╭──
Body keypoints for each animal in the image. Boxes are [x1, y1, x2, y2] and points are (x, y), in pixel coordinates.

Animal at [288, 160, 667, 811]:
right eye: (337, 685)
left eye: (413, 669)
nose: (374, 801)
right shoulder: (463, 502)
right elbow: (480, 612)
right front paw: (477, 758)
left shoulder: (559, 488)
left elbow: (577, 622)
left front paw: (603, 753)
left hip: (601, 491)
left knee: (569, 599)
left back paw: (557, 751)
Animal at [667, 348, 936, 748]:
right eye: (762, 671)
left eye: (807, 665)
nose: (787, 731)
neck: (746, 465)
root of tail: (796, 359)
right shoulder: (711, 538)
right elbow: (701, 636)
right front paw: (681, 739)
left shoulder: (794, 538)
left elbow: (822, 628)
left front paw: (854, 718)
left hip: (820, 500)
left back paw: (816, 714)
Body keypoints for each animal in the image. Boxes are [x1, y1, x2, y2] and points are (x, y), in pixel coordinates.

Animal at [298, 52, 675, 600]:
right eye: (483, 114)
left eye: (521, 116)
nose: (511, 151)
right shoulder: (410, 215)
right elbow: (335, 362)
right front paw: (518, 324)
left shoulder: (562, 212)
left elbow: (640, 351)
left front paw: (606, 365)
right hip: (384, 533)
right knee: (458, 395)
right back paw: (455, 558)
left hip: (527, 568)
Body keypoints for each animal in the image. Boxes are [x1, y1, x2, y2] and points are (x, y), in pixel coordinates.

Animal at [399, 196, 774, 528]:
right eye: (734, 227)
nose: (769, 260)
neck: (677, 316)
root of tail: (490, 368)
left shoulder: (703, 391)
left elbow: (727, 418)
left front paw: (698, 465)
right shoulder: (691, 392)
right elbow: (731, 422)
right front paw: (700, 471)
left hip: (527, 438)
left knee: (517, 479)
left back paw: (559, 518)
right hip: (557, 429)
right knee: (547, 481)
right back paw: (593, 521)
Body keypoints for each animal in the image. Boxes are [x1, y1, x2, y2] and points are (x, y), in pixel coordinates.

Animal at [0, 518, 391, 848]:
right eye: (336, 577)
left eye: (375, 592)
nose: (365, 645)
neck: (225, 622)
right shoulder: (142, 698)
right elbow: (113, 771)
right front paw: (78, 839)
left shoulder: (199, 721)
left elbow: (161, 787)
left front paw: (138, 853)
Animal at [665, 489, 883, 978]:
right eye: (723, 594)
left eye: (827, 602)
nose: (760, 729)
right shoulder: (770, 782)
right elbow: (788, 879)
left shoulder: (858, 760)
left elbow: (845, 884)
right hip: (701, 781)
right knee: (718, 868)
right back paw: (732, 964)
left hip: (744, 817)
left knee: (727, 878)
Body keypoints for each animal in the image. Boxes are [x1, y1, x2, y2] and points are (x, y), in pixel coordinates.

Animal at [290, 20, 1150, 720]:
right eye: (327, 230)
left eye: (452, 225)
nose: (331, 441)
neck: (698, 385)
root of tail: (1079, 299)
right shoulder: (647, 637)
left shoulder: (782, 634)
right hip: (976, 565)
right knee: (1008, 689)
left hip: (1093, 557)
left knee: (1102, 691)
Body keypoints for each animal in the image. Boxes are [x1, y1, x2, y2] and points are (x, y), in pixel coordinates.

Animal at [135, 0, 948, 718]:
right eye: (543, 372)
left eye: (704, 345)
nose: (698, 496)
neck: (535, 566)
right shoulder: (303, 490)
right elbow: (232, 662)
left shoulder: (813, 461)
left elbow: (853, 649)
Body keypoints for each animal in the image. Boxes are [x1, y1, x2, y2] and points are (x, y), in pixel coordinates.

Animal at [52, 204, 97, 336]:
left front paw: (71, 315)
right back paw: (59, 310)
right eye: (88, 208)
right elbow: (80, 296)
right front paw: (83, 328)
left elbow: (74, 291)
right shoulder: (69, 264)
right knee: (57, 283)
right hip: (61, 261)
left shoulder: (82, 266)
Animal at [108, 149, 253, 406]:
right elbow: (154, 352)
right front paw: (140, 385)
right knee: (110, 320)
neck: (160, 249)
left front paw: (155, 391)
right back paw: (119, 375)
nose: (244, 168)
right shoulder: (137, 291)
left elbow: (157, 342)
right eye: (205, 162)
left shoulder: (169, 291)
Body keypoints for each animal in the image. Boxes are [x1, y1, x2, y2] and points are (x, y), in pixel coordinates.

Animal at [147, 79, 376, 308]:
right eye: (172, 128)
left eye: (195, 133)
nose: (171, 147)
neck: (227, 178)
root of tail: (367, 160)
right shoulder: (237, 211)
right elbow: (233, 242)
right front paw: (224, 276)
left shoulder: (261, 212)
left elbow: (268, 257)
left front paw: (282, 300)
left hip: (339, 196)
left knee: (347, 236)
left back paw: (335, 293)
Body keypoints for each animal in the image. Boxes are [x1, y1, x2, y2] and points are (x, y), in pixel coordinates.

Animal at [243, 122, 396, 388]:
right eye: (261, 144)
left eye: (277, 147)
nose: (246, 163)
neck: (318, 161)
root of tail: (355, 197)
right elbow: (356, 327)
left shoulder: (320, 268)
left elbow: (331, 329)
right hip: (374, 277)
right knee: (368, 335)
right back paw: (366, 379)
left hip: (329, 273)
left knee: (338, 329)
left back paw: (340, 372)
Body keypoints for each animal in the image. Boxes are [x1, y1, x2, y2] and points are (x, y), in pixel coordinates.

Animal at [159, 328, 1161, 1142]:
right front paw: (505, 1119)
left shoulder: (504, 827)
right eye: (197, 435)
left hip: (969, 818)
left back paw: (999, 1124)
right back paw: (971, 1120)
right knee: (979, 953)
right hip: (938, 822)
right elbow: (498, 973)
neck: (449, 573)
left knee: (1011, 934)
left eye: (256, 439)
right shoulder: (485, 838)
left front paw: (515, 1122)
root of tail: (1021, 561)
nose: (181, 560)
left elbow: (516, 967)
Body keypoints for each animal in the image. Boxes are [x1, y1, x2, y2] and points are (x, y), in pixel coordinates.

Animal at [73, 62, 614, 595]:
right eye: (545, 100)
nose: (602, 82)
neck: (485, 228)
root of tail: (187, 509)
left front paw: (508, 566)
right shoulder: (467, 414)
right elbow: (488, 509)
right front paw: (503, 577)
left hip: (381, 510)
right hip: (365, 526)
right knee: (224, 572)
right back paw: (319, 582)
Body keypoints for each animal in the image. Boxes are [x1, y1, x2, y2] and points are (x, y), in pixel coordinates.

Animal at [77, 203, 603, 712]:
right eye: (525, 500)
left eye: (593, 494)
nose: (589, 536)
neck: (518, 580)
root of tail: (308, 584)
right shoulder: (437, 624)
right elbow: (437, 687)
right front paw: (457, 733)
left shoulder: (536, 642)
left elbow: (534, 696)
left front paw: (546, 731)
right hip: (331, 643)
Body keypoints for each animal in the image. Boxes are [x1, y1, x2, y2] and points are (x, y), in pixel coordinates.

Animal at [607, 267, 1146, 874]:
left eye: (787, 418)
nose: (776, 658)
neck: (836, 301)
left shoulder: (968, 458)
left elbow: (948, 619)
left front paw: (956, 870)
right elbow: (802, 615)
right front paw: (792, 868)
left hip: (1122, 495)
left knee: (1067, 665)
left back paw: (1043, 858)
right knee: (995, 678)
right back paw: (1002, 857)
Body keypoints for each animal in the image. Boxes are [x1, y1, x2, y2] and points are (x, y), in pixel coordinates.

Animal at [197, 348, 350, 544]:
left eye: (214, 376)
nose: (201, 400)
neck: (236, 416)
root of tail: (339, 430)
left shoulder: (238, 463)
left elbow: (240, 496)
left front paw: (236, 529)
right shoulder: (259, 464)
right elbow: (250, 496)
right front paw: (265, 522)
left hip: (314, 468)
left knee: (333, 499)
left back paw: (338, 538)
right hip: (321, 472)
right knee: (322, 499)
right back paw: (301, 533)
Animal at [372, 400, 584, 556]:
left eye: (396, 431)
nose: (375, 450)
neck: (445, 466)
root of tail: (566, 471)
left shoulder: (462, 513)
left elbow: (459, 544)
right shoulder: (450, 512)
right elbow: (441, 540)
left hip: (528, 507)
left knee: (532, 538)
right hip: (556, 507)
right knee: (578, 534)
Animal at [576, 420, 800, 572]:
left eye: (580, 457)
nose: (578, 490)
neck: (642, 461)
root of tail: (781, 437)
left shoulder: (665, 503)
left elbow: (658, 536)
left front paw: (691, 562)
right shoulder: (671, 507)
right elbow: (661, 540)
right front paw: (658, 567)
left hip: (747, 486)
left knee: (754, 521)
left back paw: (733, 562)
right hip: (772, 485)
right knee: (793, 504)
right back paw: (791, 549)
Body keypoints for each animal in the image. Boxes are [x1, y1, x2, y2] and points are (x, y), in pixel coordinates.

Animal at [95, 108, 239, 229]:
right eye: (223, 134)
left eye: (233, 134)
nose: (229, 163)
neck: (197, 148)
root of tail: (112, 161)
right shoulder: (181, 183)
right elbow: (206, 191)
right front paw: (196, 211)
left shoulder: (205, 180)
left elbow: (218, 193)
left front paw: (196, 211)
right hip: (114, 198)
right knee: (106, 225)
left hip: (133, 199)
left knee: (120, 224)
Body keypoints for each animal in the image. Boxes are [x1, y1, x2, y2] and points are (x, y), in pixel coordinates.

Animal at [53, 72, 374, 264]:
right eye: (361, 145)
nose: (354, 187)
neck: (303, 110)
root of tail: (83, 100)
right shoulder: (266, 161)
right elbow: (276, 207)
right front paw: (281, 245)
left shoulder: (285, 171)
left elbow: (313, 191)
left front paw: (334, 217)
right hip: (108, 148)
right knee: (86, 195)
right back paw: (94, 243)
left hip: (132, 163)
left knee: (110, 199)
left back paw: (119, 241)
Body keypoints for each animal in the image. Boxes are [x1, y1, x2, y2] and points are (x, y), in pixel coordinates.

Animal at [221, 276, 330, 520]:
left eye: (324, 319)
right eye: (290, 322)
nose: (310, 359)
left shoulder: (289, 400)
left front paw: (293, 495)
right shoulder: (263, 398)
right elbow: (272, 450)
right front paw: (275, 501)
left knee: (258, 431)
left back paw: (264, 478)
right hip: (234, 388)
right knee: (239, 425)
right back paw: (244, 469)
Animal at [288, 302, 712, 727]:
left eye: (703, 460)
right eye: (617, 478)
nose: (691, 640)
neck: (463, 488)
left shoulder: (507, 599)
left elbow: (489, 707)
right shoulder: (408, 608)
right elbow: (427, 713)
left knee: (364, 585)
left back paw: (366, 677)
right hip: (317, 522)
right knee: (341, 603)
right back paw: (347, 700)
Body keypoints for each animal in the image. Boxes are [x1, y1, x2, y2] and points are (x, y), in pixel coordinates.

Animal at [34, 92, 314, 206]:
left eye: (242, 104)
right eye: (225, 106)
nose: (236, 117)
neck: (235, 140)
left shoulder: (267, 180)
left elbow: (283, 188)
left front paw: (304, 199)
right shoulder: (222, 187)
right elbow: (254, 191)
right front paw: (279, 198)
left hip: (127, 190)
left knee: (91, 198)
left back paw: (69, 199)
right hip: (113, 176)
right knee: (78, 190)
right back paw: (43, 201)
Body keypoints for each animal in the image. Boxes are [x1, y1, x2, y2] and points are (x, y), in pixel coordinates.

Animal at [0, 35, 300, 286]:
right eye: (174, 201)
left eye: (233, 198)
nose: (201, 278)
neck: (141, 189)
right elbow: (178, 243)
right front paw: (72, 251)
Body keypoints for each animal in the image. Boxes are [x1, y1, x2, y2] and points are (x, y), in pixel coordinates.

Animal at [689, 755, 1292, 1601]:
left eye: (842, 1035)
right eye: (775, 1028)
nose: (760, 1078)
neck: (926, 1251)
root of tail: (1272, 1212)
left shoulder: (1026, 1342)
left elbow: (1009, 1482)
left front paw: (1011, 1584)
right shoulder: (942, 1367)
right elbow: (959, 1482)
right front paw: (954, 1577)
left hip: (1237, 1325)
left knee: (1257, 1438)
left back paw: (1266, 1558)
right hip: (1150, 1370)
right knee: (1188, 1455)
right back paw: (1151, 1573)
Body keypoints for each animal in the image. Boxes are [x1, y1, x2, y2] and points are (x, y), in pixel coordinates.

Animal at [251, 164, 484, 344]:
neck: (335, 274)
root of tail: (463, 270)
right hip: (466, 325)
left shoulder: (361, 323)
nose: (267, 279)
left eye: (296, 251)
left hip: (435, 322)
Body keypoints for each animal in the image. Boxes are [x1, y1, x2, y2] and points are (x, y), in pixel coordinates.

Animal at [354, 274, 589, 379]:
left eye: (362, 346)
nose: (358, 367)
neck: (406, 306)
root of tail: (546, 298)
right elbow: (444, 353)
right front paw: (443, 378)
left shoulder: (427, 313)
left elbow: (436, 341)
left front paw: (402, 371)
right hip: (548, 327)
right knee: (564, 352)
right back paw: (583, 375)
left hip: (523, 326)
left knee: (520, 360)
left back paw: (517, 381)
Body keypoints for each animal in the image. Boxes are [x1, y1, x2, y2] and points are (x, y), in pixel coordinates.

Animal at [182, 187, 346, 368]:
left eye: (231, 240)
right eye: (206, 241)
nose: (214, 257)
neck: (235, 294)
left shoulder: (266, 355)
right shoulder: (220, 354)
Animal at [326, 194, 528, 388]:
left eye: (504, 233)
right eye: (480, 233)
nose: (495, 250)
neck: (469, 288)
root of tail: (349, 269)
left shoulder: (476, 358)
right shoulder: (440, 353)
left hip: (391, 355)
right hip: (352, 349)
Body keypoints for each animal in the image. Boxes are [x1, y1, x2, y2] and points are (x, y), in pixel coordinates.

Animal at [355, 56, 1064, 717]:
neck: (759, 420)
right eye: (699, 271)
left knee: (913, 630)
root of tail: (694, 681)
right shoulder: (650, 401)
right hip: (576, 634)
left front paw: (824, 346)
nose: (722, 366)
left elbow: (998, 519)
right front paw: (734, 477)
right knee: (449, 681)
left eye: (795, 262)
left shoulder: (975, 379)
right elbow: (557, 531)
╰──
== WORK REQUIRED ==
Find the line with "left back paw: (338, 538)" in the entries above. Retype it and each line after it, exactly, through the line with "right eye: (617, 478)", and stop there.

== SOLUTION FOR THIS EXERCISE ==
left back paw: (338, 538)
right hip: (321, 472)
right knee: (322, 499)
right back paw: (301, 533)
Animal at [372, 400, 584, 556]:
left eye: (396, 431)
nose: (375, 450)
neck: (445, 466)
root of tail: (566, 471)
left shoulder: (462, 513)
left elbow: (459, 544)
right shoulder: (450, 512)
right elbow: (441, 540)
left hip: (528, 507)
left knee: (532, 538)
right hip: (556, 507)
right knee: (578, 534)
Animal at [576, 420, 800, 572]:
left eye: (580, 457)
nose: (578, 490)
neck: (642, 461)
root of tail: (781, 437)
left shoulder: (665, 503)
left elbow: (658, 536)
left front paw: (691, 562)
right shoulder: (671, 507)
right elbow: (661, 540)
right front paw: (658, 567)
left hip: (747, 486)
left knee: (754, 521)
left back paw: (733, 562)
right hip: (772, 485)
right knee: (793, 504)
right back paw: (791, 549)
Body keypoints for each animal in the image. Boxes are [x1, y1, x2, y2] and points are (x, y), in pixel coordinates.

Animal at [95, 108, 239, 229]:
right eye: (223, 134)
left eye: (233, 134)
nose: (229, 163)
neck: (197, 148)
root of tail: (112, 161)
right shoulder: (181, 183)
right elbow: (206, 191)
right front paw: (196, 211)
left shoulder: (205, 180)
left elbow: (218, 193)
left front paw: (196, 211)
right hip: (114, 198)
right knee: (106, 225)
left hip: (133, 199)
left knee: (120, 224)
Body keypoints for each animal in the image. Boxes are [x1, y1, x2, y2] and points are (x, y), in pixel coordinates.

Animal at [53, 72, 374, 264]:
right eye: (361, 145)
nose: (354, 187)
neck: (303, 110)
root of tail: (83, 100)
right shoulder: (266, 161)
right elbow: (276, 207)
right front paw: (281, 245)
left shoulder: (285, 171)
left elbow: (313, 191)
left front paw: (334, 217)
right hip: (108, 148)
right knee: (86, 195)
right back paw: (94, 243)
left hip: (132, 163)
left knee: (110, 199)
left back paw: (119, 241)
Body keypoints for each animal in the image. Boxes are [x1, y1, x2, y2] and points are (x, y), in pixel coordinates.

Animal at [221, 276, 330, 520]:
left eye: (324, 319)
right eye: (290, 322)
nose: (310, 359)
left shoulder: (289, 400)
left front paw: (293, 495)
right shoulder: (263, 398)
right elbow: (272, 450)
right front paw: (275, 501)
left knee: (258, 431)
left back paw: (264, 478)
right hip: (234, 388)
right knee: (239, 425)
right back paw: (244, 469)
Animal at [288, 302, 712, 727]:
left eye: (703, 460)
right eye: (617, 478)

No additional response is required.